History

United States
- Name: Jonathan Jennings; Talita;
- Namesake: Jonathan Jennings; The star Talitha;
- Ordered: As SS Jonathan Jennings
- Builder: Oregon Shipbuilding Corporation
- Laid down: 23 April 1943
- Launched: 12 May 1943
- Acquired: 5 November 1943
- Commissioned: 4 March 1944
- Decommissioned: 9 April 1946
- Stricken: 17 July 1947
- Fate: Transferred to Maritime Commission on 9 July 1947

General characteristics
- Class & type: Acubens-class stores ship
- Displacement: 14,350 tons
- Length: 441 ft 6 in (134.57 m)
- Beam: 56 ft 11 in (17.35 m)
- Draft: 28 ft 4 in (8.64 m)
- Speed: 12.5 knots
- Complement: 214
- Armament: 1 x 5 in (130 mm), 1 x 3 in (76 mm)

= USS Talita =

Cargo ship of the United States Navy

USS Talita (AKS-8), an Acubens-class stores ship, is the only ship of the United States Navy to have this name.

Talita was laid down under a Maritime Commission contract as liberty ship SS Jonathan Jennings (MCE hull 2012) on 23 April 1943 at Portland, Oregon, by the Oregon Shipbuilding Corporation; launched on 12 May 1943; sponsored by Mrs.
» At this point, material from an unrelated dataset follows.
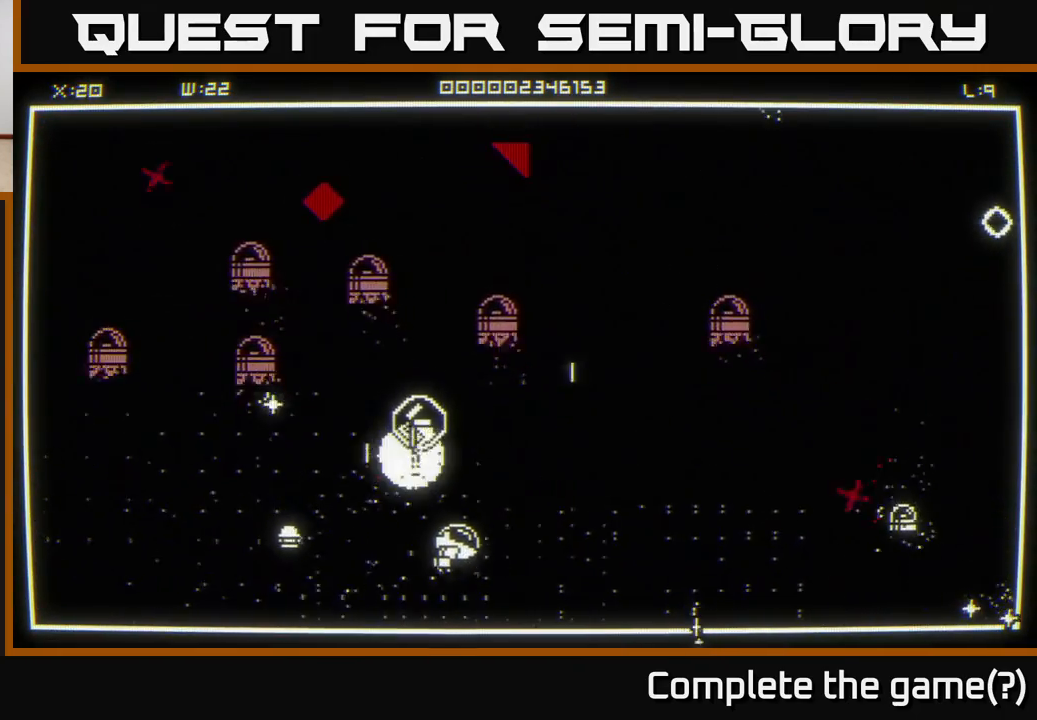
{"buttons": [], "left_stick": "left", "right_stick": "down-right", "events": [[17, "right_stick", "up-left"], [233, "right_stick", "left"], [317, "left_stick", "up-left"], [483, "left_stick", "left"], [500, "right_stick", "down-right"]]}
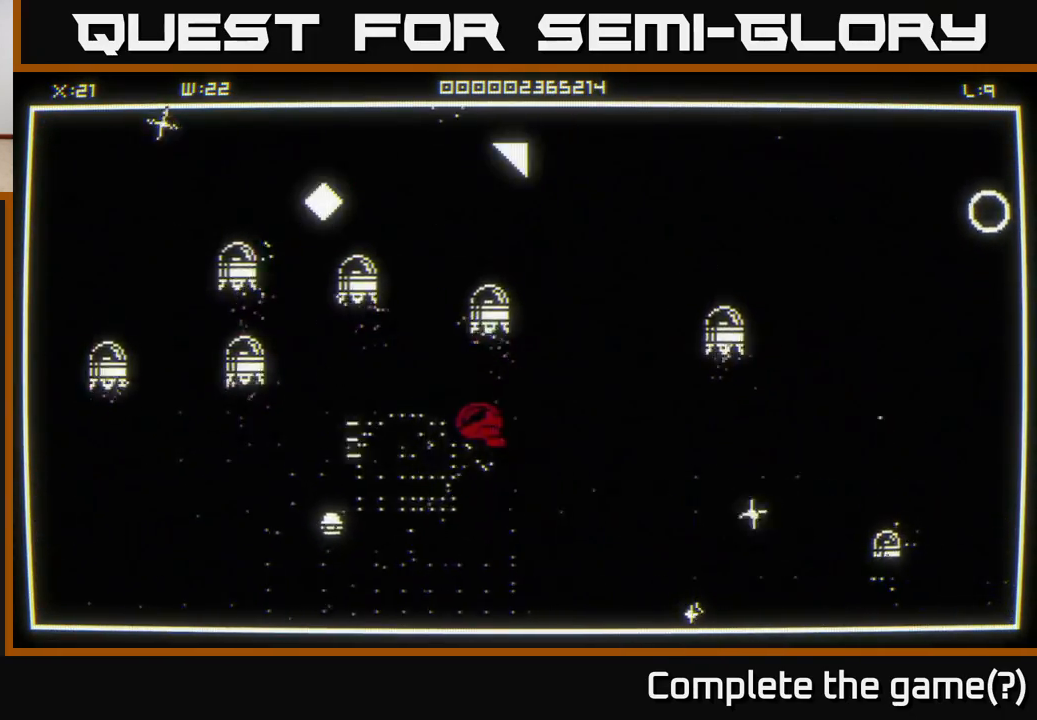
{"buttons": [], "left_stick": "down", "right_stick": "right", "events": [[17, "left_stick", "up-left"], [17, "right_stick", "right"], [33, "left_stick", "down"]]}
Paul Ryolfson; acquired by the Navy on a bare boat basis from the War Shipping Administration on 5 November 1943; renamed Talita on 13 November 1943; and commissioned on 4 March 1944.

After her conversion into a stores issue ship was completed on 4 March 1944 by the Tampa Shipbuilding Co., Tampa, Florida, she was fitted out and put to sea for a short shakedown cruise. Talita got underway from Balboa, Panama Canal Zone, on 1 May bound for the New Hebrides. However, she was diverted to the Solomons and arrived at Guadalcanal on 1 June. After issuing stores there, she proceeded to the New Hebrides.

Talita departed Espiritu Santo on 11 July, reached Eniwetok after a nine-day voyage, and returned to Espiritu Santo on 11 September. She continued resupply runs from there to Majuro, Eniwetok, Ulithi, and Manus until early March 1945 when she headed for the United States.

Talita arrived at San Francisco on 23 March for an overhaul and sailed one month later for the South Pacific. After calling at Pearl Harbor, she shuttled supplies between Eniwetok, Ulithi, Leyte, and Manus until 20 September when she sailed for the Ryukyus. The ship remained at Okinawa from 25 September to 2 October when she got underway for Japan. After offloading supplies at Wakayama, Hiro Wan, and Matsuyama, she returned to Pearl Harbor on 12 November. The next day, she headed for San Francisco.

Talita remained there from 21 November 1945 to 17 February 1946 when she sailed for Hawaii. She arrived at Pearl Harbor on 25 February, was decommissioned on 9 April, and towed back to San Francisco for disposal. Talita was transferred to the Maritime Commission on 9 July and struck from the Navy list on 17 July 1947.